Florida orange farmers are suffering devastating supply and labor issues. The state’s orange production is projected to hit historic lows in 2023, with the U.S. Department of Agriculture predicting 18 million boxes to enter the retail market, the lowest orange supply to come out of the Sunshine State since 1937. That’s an estimated 56% drop in Florida’s orange exports year-over-year, while peak orange production sits at 244 million boxes.
A crop freeze, Hurricane Ian and citrus greening disease; these three elements have forced many Florida growers to downsize operations or close their doors altogether. With less labor and producers creating a lower supply of oranges, the fruit’s retail price has surged.
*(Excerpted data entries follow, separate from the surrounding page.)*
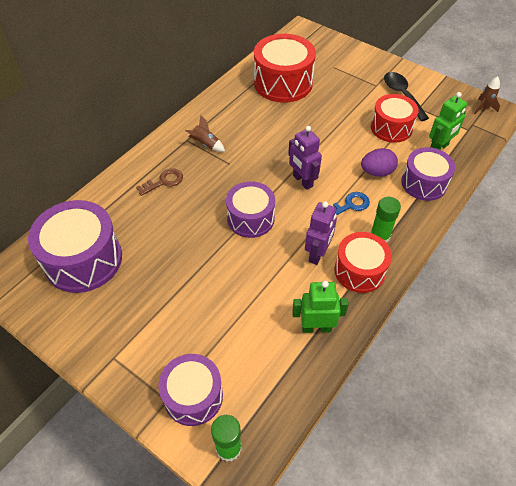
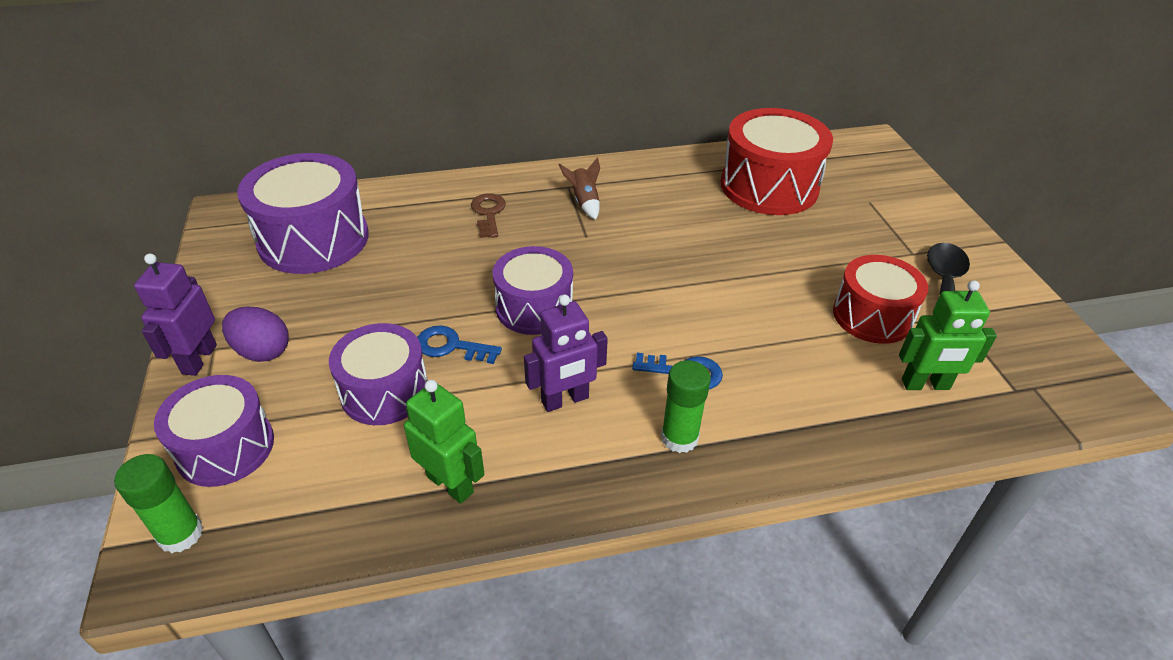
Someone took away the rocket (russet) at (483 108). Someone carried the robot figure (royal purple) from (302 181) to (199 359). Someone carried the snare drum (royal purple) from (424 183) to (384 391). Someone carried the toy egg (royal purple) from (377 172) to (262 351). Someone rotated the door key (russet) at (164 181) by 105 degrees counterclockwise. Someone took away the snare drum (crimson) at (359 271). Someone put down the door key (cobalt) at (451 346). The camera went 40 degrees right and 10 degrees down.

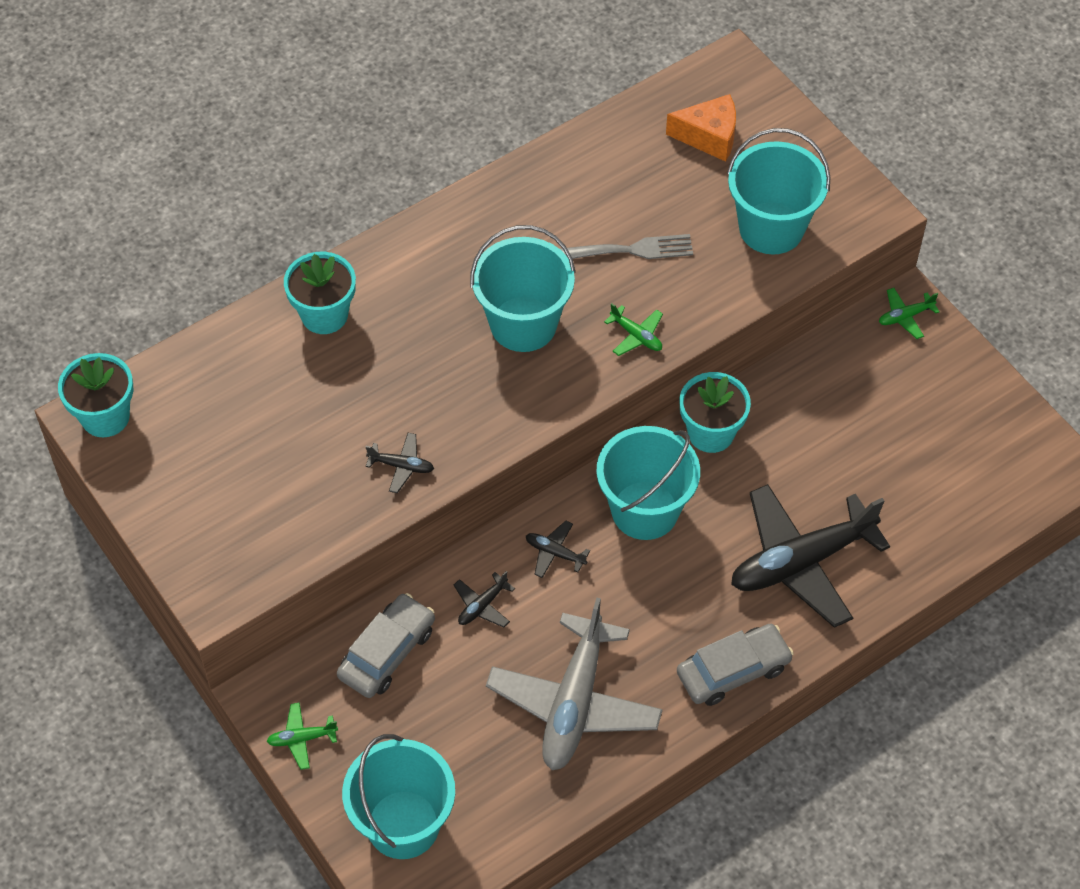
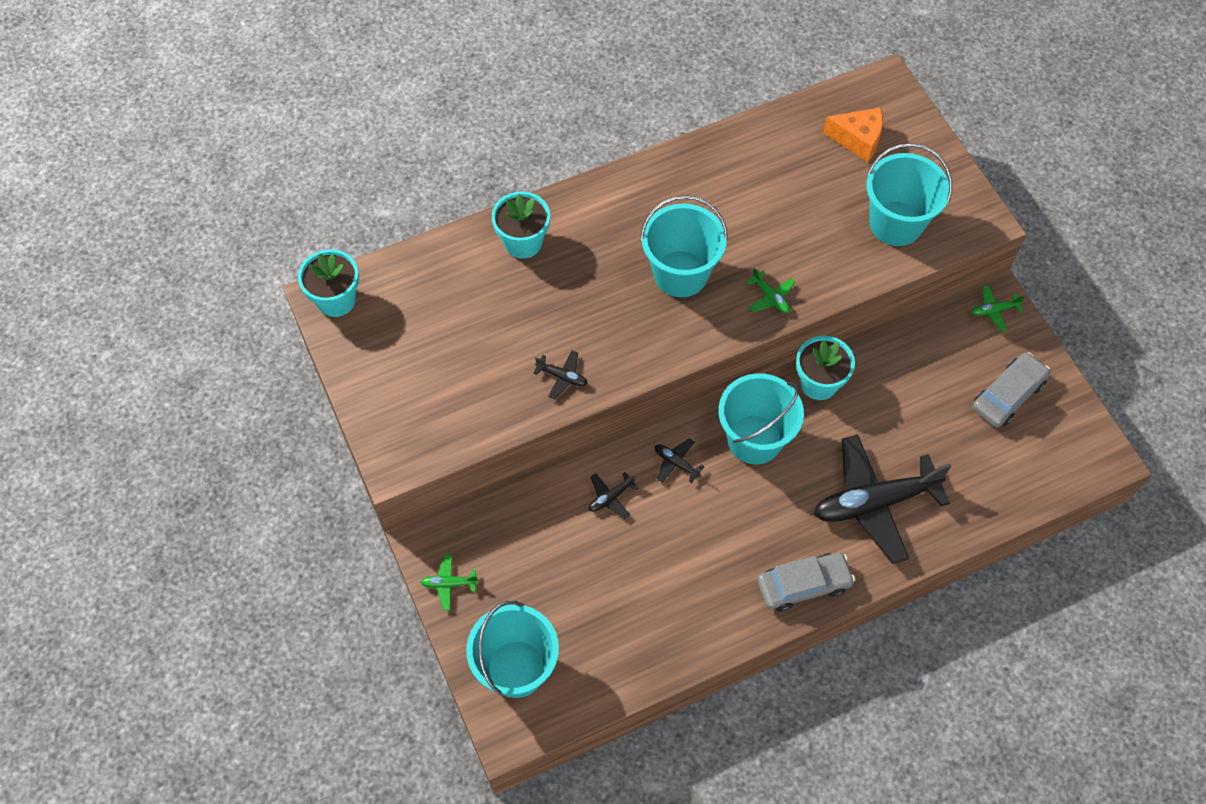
Someone took away the table fork (ash-grey) at (632 250). Someone carried the car (ash-grey) from (387 652) to (1008 395). Someone took away the plane (ash-grey) at (574 702). The camera went 10 degrees right and 5 degrees up.

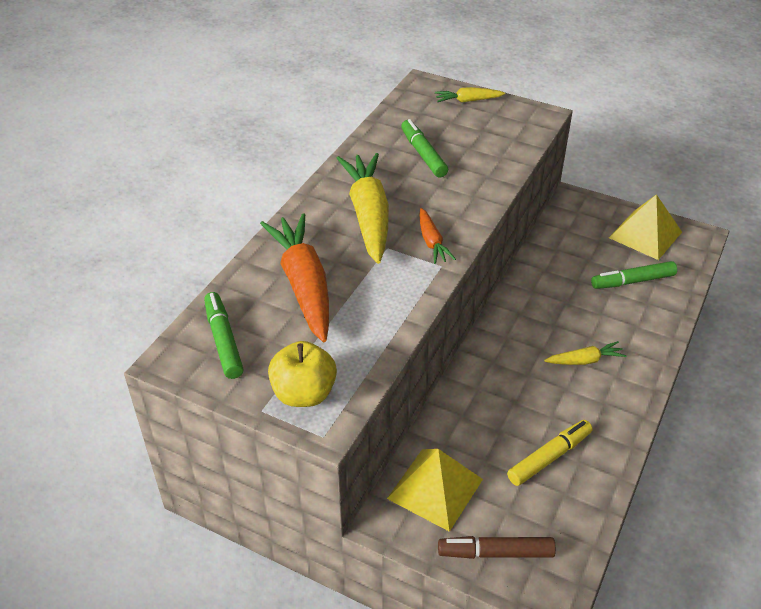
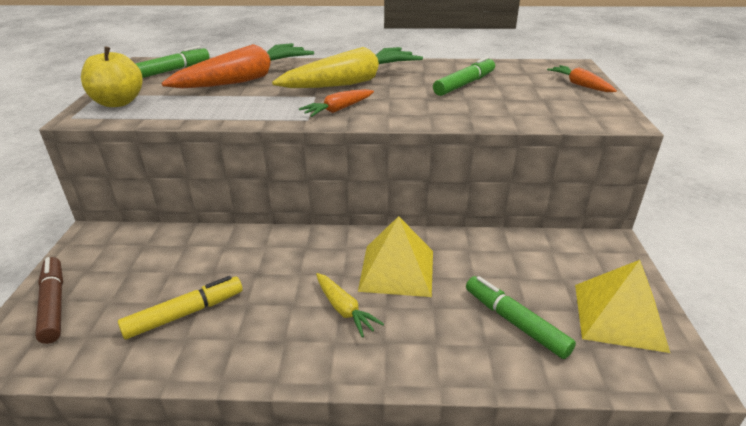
Someone repainted the toy carrot (bright yellow) at (468 101), which became the toy carrot (orange) at (580 85). Someone rotated the marker (bright yellow) at (549 457) by 60 degrees counterclockwise. Someone carried the pyramid shape (bright yellow) from (435 489) to (397 270). The camera went 65 degrees right and 10 degrees down.

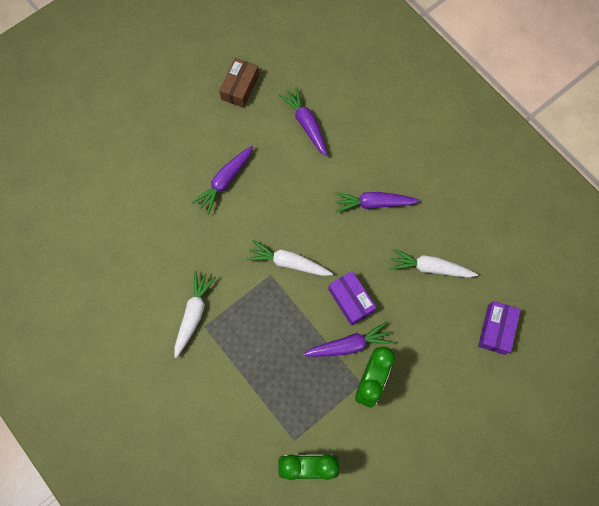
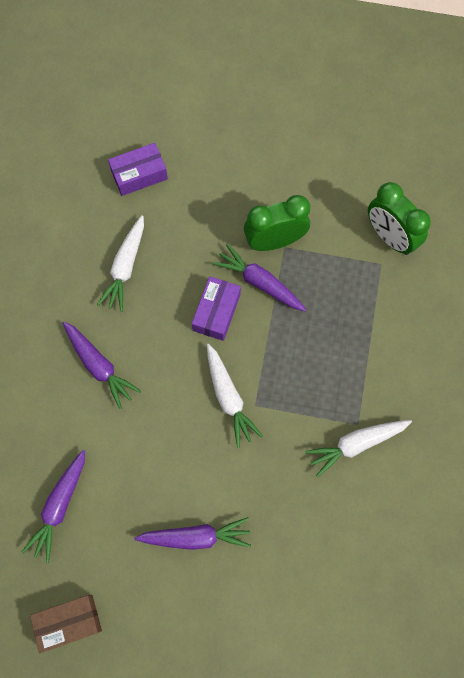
Someone rotated the toy carrot (pure white) at (430 267) by 45 degrees clockwise. The camera went 130 degrees left and 0 degrees up.

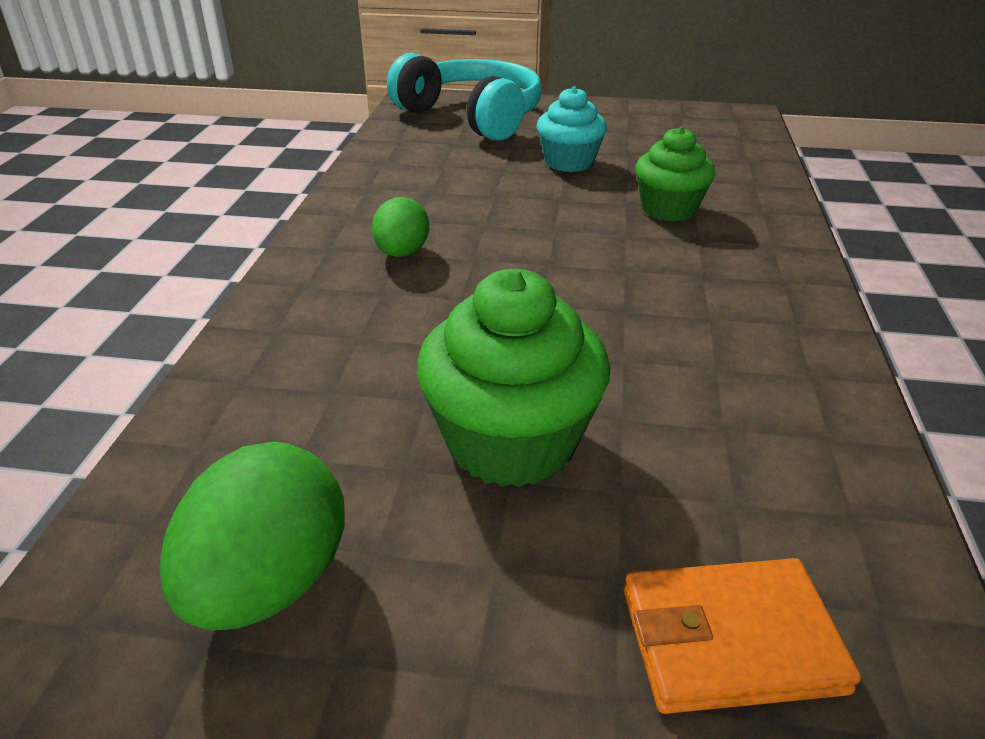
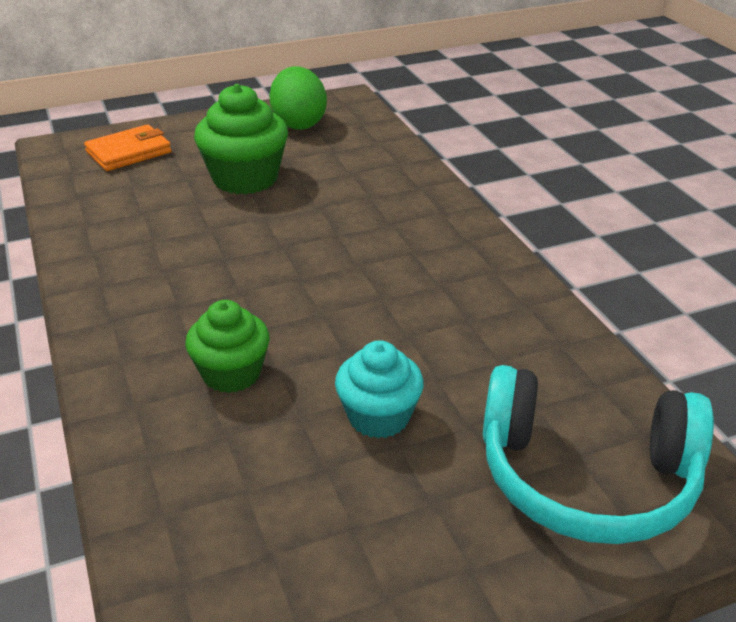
Someone took away the toy egg (green) at (402 253). The camera went 150 degrees right and 0 degrees up.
A spokesperson for the USDA stated last week that the crop in Florida this year is smaller than California for the first time in decades, due to the weather conditions and hurricanes.
At one point, Florida produced 90% of all domestic orange juice, but that number now floats closer to 50% as farms from Mexico and Brazil step in to help. And even if Florida growers manage to increase production, it's going to be some time before that produces any effects. This means that the current prices are here to stay for a while.
An upcoming report from the University of Florida’s Institute of Food and Agricultural Sciences is slated to estimate that Hurricane Ian caused more than $1 billion worth of damage to the state’s agriculture industry, including $247 million in citrus damages.